Exercise brief:
Copy nothing but the lines from the opening of the entries through the line that contains "الثامنة مساءً", exactly as written. Drop the pictures.

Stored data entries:
-*-
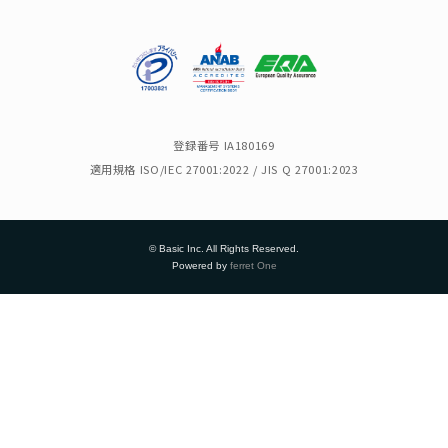
登録番号 IA180169
適用規格 ISO/IEC 27001:2022 / JIS Q 27001:2023
© Basic Inc. All Rights Reserved.
Powered by
ferret One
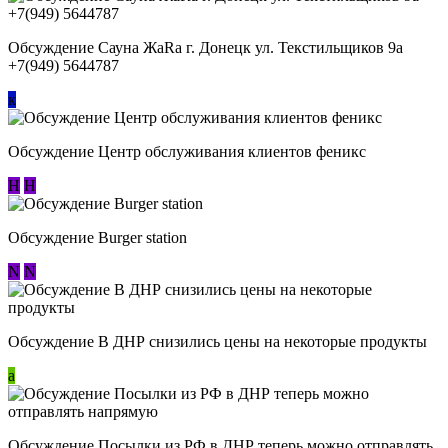
Обсуждение Сауна ЖаRa г. Донецк ул. Текстильщиков 9а
+7(949) 5644787
к
Обсуждение Центр обслуживания клиентов феникс
Н
Н
Обсуждение Burger station
N
N
Обсуждение В ДНР снизились цены на некоторые продукты
a
Обсуждение Посылки из РФ в ДНР теперь можно отправлять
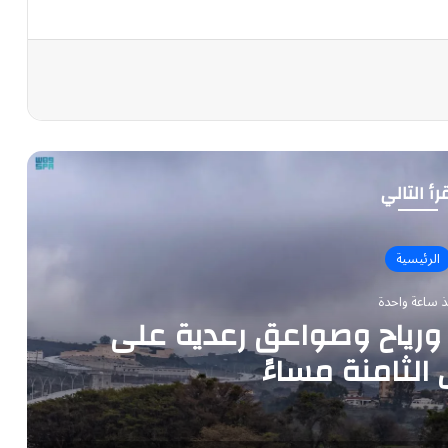
رأ التالي
الرئيسية
ذ ساعة واحدة
ر ورياح وصواعق رعدية على
 الثامنة مساءً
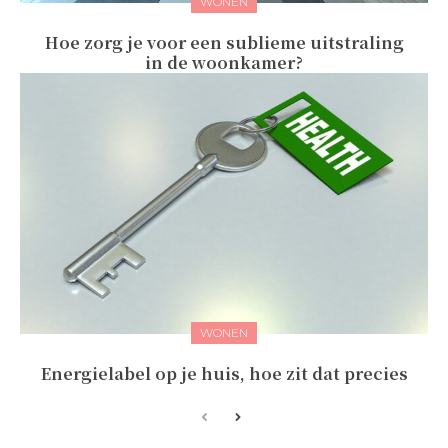
WONEN
Hoe zorg je voor een sublieme uitstraling
in de woonkamer?
WONEN
Energielabel op je huis, hoe zit dat precies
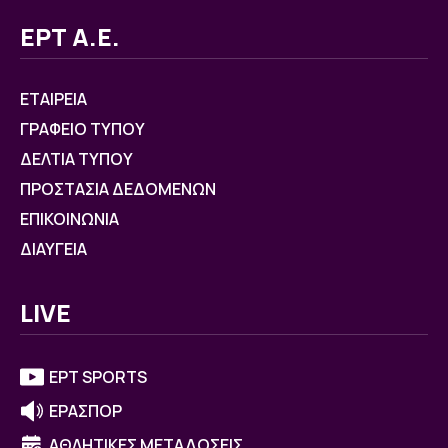
ΕΡΤ Α.Ε.
ΕΤΑΙΡΕΙΑ
ΓΡΑΦΕΙΟ ΤΥΠΟΥ
ΔΕΛΤΙΑ ΤΥΠΟΥ
ΠΡΟΣΤΑΣΙΑ ΔΕΔΟΜΕΝΩΝ
ΕΠΙΚΟΙΝΩΝΙΑ
ΔΙΑΥΓΕΙΑ
LIVE
ΕΡΤ SPORTS
ΕΡΑΣΠΟΡ
ΑΘΛΗΤΙΚΕΣ ΜΕΤΑΔΟΣΕΙΣ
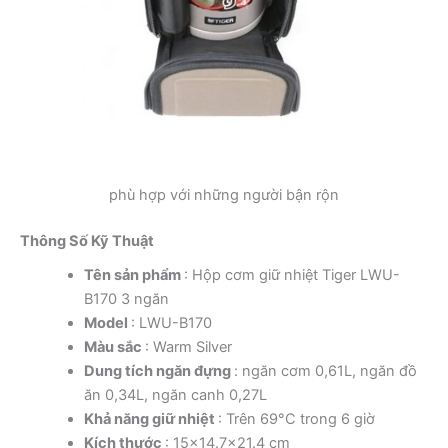
phù hợp với những người bận rộn
Thông Số Kỹ Thuật
Tên sản phẩm
: Hộp cơm giữ nhiệt Tiger LWU-
B170 3 ngăn
Model
: LWU-B170
Màu sắc
: Warm Silver
Dung tích ngăn đựng
: ngăn cơm 0,61L, ngăn đồ
ăn 0,34L, ngăn canh 0,27L
Khả năng giữ nhiệt
: Trên 69°C trong 6 giờ
Kích thước
: 15×14.7×21.4 cm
-*-
Task response:
登録番号 IA180169
適用規格 ISO/IEC 27001:2022 / JIS Q 27001:2023
© Basic Inc. All Rights Reserved.
Powered by
ferret One
Обсуждение Сауна ЖаRa г. Донецк ул. Текстильщиков 9а
+7(949) 5644787
к
Обсуждение Центр обслуживания клиентов феникс
Н
Н
Обсуждение Burger station
N
N
Обсуждение В ДНР снизились цены на некоторые продукты
a
Обсуждение Посылки из РФ в ДНР теперь можно отправлять
رأ التالي
الرئيسية
ذ ساعة واحدة
ر ورياح وصواعق رعدية على
 الثامنة مساءً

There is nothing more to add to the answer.